Richard Nixon was President. There was a nasty war going on in Vietnam, good people were rioting in the streets and cities were aflame. During this series of concerts outside the White House, President Nixon ordered aide, J.R. Haldeman, to pull the plug on the concert fearing that this strange music would levitate the White House. This is that music, remastered for this first time-vinyl release by Weasel Walter.

(AAJ, January 13th, 2010)




This is one crazy, brilliant record. A trio composed of the inventor/guitarist Nicholas, who only ever went by his first name, drummer and steel guitarist Joe Gallivan, and the late organist Larry Young yielded one of the most intense, freewheeling, and visionary records ever to come out of the '70s fusion era -- even though it took until the 1990s to get released.

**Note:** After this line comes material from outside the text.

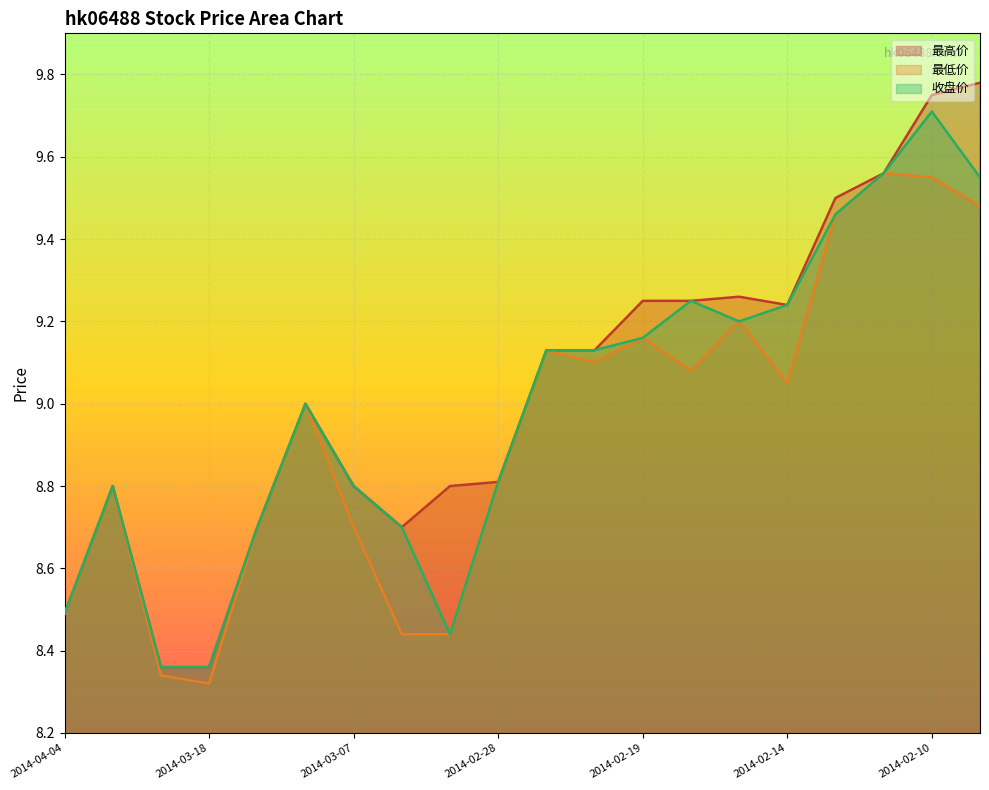

Between 2014-02-12 and 2014-04-04, which is larger?

2014-02-12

Nicholas played not only electric guitar, but a prototype synthesizer guitar (he and the Electronic Music Laboratories created and patented the synth guitar) and used a ring modulator as well, adding to the textural and sonic possibilities of Young's already groundbreaking organ sounds. Each of the six tracks here begins with a mode, a rhythm, or a riff, and spirals into the stratosphere. Funk is the motivator on "Peace," where Young plays rhythmic counterpoint to Gallivan, while Nicholas wails his ass off all over the place. On "Tomorrow, Today Will Be Yesterday," a beautiful, long, droning guitar passage that seems to have come out of Jimi Hendrix's "Still Raining, Still Dreaming" sequence form Electric Ladyland is colored, shaded, and deepened by Young's chromatic abilities while Gallivan's drumming brings the two principals so close they are almost indistinguishable. And so it goes for one of most engaging, startlingly accessible free jazz fusion romps in history. The live feel of the music here is underscored by the fact that most, if not all of it, was recorded at various concerts. Whatever; this is one of those long-lost classics that needs to be heard by every succeeding generation of rock musicians who believe jazz harmonics and rhythmic elements have nothing to offer them, and by hipsters who can claim they knew about this back in the day.